Les médecins pneumologues, quel que soit leur mode d’exercice, ont tout intérêt à participer à des registres et/ou à des observatoires au sein de leur spécialité. En effet, l’avenir de la médecine ne pourra se construire sans que les spécialistes constituent leurs propres bases de données, et ce en toute indépendance. Voici pourquoi.
Si, de manière générale, les données appartenant aux industriels nous échappent, il existe un autre problème majeur : les logiciels métiers utilisés aujourd’hui ne sont ni adaptés, ni conçus pour la collecte de données à large échelle utiles à la connaissance médico-technique et aux praticiens. Ceci parce que les données ainsi obtenues ne leur appartiennent pas, mais également parce qu’elles ne sont globalement ni disponibles ni exploitables dans un objectif d’améliorer l’activité du médecin. Le récent rappel des appareils de ventilation Philips défectueux illustre ces failles : il fut impossible pour la plupart des pneumologues d’extraire de leur logiciel métier lesquels de leurs patients étaient sous ventilation, et au moyen de quel type d’appareil ! Ces logiciels médicaux se bornent à répondre à la logistique quotidienne.
En revanche, participer à des registres, à des observatoires en pneumologie, est une solution pour conserver notre position clé dans l’évolution de la médecine et de la pratique médicale, et pour défendre notre spécialité. Notre force est de posséder nos propres données médico-techniques et organisationnelles. Or, sans analyses statistiques et scientifiques de notre pratique, nous sommes totalement démunis face à nos instances, afin de répondre sur notre activité et de revendiquer notre conception de l’exercice de la pneumologie. C’est là un problème aigu, qu’il serait fatal pour notre spécialité de minimiser.
Le corollaire de la participation à des registres est une médecine de qualité. Les autorités de santé l’ont bien compris : le fait de collaborer à un registre indépendant et répertorié par notre Conseil national professionnel de pneumologie (Fédération française de pneumologie) constituera, à compter du 1er janvier 2023, l’un des moyens de valider la certification périodique, le nouveau mode d’évaluation des pratiques des médecins.

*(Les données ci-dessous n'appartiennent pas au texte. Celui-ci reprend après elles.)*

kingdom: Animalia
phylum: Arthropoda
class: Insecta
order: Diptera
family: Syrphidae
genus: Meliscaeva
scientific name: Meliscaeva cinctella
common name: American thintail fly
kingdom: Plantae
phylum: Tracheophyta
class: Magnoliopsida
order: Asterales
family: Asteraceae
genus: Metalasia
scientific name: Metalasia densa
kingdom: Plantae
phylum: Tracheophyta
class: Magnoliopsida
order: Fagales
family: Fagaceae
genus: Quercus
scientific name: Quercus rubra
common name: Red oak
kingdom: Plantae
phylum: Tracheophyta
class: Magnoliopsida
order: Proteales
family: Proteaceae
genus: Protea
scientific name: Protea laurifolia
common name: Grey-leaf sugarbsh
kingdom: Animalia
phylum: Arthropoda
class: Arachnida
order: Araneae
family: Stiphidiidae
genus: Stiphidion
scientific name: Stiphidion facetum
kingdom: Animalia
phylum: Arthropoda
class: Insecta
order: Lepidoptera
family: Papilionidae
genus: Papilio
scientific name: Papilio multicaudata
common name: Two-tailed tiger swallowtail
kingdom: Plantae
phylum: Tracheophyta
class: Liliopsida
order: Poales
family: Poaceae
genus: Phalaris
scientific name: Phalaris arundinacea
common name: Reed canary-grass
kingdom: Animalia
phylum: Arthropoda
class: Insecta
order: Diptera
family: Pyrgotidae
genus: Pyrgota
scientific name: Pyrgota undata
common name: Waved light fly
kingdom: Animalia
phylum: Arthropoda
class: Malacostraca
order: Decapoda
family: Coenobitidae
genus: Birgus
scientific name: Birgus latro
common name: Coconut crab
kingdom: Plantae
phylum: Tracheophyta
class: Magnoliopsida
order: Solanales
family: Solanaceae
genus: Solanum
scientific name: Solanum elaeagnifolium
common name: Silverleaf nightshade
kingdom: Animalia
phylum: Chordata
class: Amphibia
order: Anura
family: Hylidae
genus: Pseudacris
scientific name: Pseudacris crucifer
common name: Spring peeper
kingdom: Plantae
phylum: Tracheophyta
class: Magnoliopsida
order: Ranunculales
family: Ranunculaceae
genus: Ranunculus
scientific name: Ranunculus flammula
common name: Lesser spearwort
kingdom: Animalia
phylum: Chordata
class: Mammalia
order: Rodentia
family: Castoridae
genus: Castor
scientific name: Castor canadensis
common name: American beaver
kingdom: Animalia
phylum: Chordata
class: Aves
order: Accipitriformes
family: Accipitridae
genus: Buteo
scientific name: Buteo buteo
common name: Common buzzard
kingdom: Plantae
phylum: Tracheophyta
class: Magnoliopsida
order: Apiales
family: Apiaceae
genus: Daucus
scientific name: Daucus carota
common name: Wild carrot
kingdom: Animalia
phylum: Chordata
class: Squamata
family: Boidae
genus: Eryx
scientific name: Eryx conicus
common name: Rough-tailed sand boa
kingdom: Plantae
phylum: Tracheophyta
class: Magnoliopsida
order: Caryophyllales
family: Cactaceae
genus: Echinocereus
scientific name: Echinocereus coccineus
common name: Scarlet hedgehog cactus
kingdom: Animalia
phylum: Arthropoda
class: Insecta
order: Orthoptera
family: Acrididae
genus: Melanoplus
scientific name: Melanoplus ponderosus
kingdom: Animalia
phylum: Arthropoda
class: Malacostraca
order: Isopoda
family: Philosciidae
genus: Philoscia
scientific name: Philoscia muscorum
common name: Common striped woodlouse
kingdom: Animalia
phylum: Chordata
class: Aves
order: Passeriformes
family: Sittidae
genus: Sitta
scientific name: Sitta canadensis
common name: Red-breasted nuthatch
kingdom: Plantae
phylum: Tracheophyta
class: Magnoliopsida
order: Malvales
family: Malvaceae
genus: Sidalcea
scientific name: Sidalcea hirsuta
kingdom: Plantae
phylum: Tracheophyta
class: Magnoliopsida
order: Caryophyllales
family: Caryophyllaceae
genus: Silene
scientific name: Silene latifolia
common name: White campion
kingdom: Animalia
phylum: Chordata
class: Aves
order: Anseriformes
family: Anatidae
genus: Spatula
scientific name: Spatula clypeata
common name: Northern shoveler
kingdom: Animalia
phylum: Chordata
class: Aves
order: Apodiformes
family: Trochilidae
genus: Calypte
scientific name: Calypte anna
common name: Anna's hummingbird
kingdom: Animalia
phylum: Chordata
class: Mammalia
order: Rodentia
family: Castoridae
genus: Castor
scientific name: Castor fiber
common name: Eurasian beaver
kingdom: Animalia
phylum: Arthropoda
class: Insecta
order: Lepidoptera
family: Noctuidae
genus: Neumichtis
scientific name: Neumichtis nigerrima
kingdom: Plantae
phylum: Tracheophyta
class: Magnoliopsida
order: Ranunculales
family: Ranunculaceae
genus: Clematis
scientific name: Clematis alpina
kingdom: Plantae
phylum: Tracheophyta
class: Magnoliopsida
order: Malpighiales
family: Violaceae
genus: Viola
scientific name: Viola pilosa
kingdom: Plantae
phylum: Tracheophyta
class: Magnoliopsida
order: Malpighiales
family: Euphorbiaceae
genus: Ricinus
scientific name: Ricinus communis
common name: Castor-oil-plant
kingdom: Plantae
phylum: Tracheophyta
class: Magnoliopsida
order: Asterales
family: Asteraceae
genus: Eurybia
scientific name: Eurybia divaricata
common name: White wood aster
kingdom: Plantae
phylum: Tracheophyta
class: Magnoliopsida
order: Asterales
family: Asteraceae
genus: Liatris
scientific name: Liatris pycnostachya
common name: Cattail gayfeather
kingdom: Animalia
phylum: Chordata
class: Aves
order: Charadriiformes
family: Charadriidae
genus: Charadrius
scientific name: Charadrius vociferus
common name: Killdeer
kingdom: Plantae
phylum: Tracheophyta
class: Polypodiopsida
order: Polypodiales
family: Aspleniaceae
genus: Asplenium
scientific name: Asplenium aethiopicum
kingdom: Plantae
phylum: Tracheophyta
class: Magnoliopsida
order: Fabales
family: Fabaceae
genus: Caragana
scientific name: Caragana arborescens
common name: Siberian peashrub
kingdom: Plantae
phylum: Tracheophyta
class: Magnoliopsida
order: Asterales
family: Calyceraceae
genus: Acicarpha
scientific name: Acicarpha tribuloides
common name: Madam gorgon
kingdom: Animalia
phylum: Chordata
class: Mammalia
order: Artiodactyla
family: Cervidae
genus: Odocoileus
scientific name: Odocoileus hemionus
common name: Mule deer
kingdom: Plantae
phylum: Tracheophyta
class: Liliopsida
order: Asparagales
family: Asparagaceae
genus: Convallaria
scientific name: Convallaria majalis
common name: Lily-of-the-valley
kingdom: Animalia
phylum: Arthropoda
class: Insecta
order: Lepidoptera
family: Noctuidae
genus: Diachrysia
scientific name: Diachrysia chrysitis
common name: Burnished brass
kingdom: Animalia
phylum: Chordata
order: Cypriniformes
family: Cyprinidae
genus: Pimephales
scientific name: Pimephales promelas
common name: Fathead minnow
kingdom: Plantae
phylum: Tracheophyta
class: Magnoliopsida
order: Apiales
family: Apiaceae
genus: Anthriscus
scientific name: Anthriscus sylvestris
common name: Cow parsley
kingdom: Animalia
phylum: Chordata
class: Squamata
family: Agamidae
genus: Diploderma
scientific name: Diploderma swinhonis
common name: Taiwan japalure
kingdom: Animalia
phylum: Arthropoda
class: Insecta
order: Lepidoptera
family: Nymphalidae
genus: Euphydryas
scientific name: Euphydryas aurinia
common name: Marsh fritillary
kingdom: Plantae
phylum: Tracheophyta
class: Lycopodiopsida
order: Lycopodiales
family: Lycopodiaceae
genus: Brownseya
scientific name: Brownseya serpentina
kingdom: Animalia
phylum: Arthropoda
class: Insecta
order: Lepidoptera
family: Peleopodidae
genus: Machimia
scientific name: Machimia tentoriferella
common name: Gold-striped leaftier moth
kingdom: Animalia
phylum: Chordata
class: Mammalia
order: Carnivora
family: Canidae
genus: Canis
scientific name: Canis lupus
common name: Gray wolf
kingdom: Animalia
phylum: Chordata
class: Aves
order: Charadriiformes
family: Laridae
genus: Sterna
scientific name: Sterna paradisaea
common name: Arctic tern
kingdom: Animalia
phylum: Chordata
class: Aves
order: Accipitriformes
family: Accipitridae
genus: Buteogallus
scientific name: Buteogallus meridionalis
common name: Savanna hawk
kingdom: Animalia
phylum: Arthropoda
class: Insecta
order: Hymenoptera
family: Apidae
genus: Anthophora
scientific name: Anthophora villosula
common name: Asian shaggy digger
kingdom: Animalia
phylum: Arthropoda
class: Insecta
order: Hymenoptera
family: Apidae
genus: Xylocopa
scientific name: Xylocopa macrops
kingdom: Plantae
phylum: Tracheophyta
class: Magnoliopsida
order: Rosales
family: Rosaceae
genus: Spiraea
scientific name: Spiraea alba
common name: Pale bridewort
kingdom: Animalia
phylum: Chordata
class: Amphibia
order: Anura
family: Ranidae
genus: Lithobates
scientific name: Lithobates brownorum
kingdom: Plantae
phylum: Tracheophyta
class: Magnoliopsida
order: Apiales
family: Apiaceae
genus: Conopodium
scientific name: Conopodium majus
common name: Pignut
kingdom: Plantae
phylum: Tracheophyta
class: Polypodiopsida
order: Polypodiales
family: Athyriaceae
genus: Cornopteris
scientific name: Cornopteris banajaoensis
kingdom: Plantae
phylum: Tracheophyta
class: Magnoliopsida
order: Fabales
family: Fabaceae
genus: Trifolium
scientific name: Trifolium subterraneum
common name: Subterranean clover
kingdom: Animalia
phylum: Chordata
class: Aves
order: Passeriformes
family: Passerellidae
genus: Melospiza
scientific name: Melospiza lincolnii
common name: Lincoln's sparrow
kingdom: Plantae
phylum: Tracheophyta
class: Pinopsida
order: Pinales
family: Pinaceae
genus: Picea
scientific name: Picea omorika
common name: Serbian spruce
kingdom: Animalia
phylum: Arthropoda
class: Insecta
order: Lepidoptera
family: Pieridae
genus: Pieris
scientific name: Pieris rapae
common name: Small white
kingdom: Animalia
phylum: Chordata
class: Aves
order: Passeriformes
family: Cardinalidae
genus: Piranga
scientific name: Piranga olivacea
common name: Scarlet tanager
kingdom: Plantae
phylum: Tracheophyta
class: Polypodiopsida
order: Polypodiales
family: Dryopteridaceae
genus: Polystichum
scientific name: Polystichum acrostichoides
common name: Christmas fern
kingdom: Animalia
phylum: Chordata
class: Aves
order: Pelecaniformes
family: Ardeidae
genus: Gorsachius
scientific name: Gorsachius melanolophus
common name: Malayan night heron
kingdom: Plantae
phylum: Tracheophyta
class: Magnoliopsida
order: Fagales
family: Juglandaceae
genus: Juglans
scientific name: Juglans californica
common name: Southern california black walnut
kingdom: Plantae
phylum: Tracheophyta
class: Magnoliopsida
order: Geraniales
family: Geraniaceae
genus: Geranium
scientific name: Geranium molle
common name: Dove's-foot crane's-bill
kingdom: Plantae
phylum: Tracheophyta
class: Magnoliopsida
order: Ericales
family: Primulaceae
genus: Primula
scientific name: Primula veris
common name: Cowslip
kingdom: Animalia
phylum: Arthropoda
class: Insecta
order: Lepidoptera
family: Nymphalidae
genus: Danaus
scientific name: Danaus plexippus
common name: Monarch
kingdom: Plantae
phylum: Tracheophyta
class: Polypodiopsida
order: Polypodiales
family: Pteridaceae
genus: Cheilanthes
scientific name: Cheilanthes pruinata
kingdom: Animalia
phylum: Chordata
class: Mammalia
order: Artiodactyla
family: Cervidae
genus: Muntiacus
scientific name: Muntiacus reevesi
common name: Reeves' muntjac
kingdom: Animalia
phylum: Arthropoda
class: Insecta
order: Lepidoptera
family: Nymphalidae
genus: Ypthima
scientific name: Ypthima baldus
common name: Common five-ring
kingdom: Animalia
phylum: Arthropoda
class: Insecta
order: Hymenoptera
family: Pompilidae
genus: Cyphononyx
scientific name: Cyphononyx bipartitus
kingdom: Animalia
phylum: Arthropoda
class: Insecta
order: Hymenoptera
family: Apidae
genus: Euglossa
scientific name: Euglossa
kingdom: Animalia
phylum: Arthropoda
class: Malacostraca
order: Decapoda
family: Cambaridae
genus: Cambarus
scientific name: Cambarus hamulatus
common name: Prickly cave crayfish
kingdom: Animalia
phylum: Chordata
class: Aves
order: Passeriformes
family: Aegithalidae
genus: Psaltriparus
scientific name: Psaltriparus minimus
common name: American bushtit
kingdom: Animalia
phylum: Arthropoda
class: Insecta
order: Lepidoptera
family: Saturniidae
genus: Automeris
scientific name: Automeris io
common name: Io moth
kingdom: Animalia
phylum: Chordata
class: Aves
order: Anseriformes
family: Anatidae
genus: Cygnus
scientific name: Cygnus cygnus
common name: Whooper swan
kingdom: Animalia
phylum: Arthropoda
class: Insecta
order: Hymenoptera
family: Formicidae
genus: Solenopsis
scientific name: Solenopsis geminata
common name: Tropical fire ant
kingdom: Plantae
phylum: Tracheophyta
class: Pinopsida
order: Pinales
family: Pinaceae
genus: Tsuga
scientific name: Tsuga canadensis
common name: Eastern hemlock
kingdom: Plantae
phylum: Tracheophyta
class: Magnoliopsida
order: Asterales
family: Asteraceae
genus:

Bon nombre de registres existent déjà au sein de la pneumologie, qu’ils soient monopathologies ou transversaux, conçus par et pour la profession. A ce titre, la FFP a mis en place depuis plusieurs années l’Observatoire sommeil de la fédération de pneumologie (OSFP) et le registre Asthme sévère ; le groupe d’endoscopie de la Société de pneumologie de langue française (SPLF) a créé sa base de données de pneumologie interventionnelle (EpiGELF) ; etc. La liste de ces registres sera prochainement mise à jour sur le site de la FFP.
Certes, il s’agit d’un travail supplémentaire au remplissage du logiciel métier. Mais cet effort est incontournable tant que l’interopérabilité des logiciels médicaux n’est pas une réalité. Cette dernière est-elle d’ailleurs souhaitable si nous désirons rester indépendants et propriétaires de nos données ? Je n’en suis pas du tout certain.
Cet investissement de notre part, en tant que pneumologues libéraux, est essentiel afin de rester dans la course, afin d’être partie prenante dans la recherche, les pratiques, ainsi que la rémunération des actes et la prise en charge.
La profession doit s’en saisir, avant d’en être dépossédée. Par exemple, la base de données nationale de chirurgie thoracique Epithor®, initialement conçue pour produire des statistiques, est ensuite devenue un passage obligé pour être reconnu d’exercice en tant que chirurgien thoracique. Une reconnaissance non pas par les autorités de santé, mais par les pairs.
Si nous voulons que notre profession reste vivante ; si nous souhaitons faire valoir de manière exhaustive notre pratique de terrain ; si nous tenons à garder la main sur notre exercice spécialiste ; si nous désirons discuter sur un pied d’égalité avec nos partenaires payeurs et industriels… Alors, participons à des registres.